** Exercise directions **
Nothing outside the range is to be copied. From the entries below, reproduce exactly the lines starting at the one with "left ear: (770, 232)" and ending at the one with "right ankle: (617, 317)", without pictures.

Keypoint coordinate data

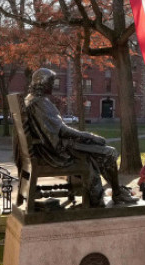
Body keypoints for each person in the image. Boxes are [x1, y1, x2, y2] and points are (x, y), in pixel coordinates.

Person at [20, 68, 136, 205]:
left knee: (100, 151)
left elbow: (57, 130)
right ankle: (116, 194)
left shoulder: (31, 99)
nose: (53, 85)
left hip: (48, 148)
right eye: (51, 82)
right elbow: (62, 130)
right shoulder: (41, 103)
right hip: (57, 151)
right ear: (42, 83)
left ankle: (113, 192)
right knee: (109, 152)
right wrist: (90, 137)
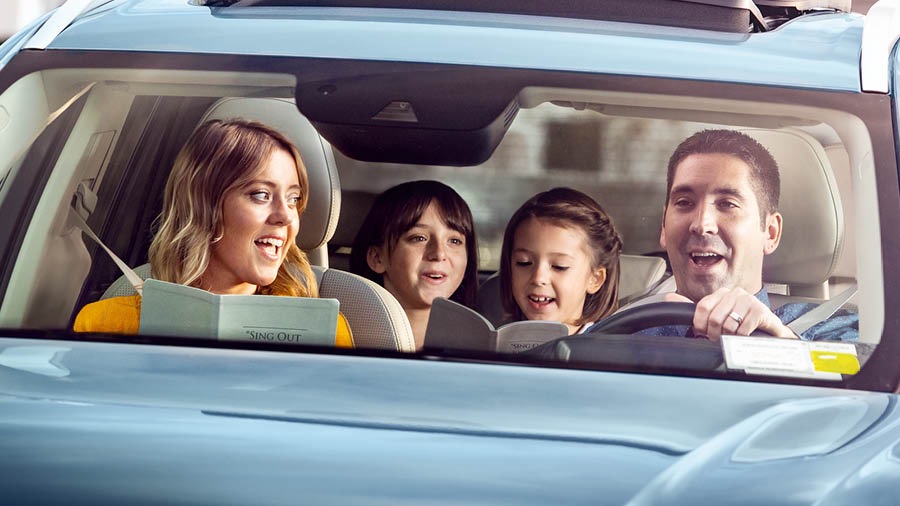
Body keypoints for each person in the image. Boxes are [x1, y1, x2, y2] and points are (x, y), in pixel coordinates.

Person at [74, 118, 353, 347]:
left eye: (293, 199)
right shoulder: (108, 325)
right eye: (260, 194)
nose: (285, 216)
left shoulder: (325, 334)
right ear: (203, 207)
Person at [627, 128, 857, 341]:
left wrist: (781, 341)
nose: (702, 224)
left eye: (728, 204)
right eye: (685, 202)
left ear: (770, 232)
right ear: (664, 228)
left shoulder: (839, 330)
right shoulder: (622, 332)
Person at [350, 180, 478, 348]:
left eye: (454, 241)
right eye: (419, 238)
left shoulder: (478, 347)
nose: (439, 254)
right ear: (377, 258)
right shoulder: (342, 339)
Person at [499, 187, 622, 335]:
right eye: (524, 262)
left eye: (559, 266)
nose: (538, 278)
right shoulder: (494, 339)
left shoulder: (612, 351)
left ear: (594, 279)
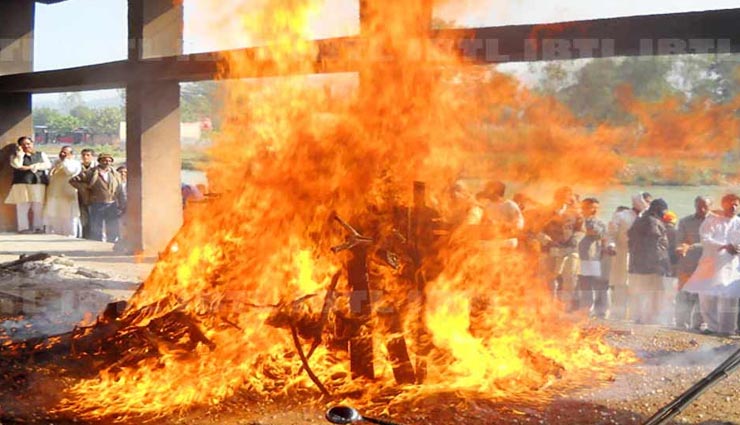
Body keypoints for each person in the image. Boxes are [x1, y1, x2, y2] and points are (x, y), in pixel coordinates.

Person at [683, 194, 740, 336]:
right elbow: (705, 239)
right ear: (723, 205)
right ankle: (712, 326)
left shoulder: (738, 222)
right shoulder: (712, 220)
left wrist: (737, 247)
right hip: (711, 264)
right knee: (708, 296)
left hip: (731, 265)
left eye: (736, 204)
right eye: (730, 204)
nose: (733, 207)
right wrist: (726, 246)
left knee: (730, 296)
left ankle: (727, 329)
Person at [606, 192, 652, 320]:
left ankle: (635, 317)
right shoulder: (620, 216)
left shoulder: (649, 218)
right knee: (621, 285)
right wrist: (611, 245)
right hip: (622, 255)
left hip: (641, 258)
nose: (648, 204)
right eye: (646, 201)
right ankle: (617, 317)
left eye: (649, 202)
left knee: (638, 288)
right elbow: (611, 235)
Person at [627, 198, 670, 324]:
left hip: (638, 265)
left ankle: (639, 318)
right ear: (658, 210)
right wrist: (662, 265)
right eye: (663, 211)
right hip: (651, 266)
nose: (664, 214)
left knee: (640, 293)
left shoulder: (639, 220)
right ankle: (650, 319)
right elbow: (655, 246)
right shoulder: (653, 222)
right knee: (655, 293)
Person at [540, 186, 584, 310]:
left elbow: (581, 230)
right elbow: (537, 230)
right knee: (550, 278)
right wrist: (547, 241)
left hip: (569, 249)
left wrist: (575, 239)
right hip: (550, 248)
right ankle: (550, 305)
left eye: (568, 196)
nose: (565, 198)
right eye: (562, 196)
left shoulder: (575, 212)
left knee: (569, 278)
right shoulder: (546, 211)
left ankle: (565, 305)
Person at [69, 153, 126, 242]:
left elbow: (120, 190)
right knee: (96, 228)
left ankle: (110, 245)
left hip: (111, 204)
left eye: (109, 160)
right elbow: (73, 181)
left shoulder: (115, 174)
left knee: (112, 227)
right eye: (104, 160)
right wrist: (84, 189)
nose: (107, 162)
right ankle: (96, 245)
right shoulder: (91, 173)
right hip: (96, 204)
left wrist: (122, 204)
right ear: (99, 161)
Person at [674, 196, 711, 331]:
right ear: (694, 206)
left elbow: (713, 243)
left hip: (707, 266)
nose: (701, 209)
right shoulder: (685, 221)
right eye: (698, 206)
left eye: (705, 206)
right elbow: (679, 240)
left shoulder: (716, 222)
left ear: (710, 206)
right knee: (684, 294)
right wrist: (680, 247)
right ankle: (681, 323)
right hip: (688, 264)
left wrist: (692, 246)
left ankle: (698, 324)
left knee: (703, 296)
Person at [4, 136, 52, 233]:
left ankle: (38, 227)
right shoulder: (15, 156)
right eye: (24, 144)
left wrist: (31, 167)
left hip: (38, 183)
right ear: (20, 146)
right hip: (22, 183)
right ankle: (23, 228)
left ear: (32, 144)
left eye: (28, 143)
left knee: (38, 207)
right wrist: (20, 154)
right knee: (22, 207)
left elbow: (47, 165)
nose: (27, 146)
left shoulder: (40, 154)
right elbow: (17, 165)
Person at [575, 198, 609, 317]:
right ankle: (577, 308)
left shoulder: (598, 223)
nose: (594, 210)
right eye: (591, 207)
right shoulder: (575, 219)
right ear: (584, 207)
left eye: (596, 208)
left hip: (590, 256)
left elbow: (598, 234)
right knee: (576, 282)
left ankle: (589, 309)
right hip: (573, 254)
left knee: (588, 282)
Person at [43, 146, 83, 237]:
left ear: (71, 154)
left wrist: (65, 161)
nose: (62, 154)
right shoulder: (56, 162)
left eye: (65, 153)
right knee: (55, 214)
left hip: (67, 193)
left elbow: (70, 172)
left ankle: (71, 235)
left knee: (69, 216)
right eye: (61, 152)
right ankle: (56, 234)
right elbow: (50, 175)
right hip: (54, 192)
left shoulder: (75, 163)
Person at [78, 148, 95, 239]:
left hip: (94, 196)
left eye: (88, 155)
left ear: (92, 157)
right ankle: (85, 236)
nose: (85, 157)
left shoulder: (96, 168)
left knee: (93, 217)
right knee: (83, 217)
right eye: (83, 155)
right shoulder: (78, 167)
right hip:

** Result of this task **
left ear: (770, 232)
right ear: (664, 228)
left shoulder: (839, 330)
right shoulder: (622, 332)
Person at [350, 180, 478, 348]:
left eye: (454, 241)
right eye: (419, 238)
left shoulder: (478, 347)
nose: (439, 254)
right ear: (377, 258)
right shoulder: (342, 339)
Person at [499, 187, 622, 335]:
right eye: (524, 262)
left eye: (559, 266)
nose: (538, 278)
right shoulder: (494, 339)
left shoulder: (612, 351)
left ear: (594, 279)
Body keypoints for each person in the image. Boxes are [x1, y1, x2, y2] and points are (x, y), in pixel coordinates.

Person at [683, 194, 740, 336]:
right elbow: (705, 239)
right ear: (723, 205)
right ankle: (712, 326)
left shoulder: (738, 222)
right shoulder: (712, 220)
left wrist: (737, 247)
right hip: (711, 264)
right knee: (708, 296)
left hip: (731, 265)
left eye: (736, 204)
right eye: (730, 204)
nose: (733, 207)
right wrist: (726, 246)
left knee: (730, 296)
left ankle: (727, 329)
Person at [606, 192, 652, 320]:
left ankle: (635, 317)
right shoulder: (620, 216)
left shoulder: (649, 218)
right knee: (621, 285)
right wrist: (611, 245)
right hip: (622, 255)
left hip: (641, 258)
nose: (648, 204)
right eye: (646, 201)
right ankle: (617, 317)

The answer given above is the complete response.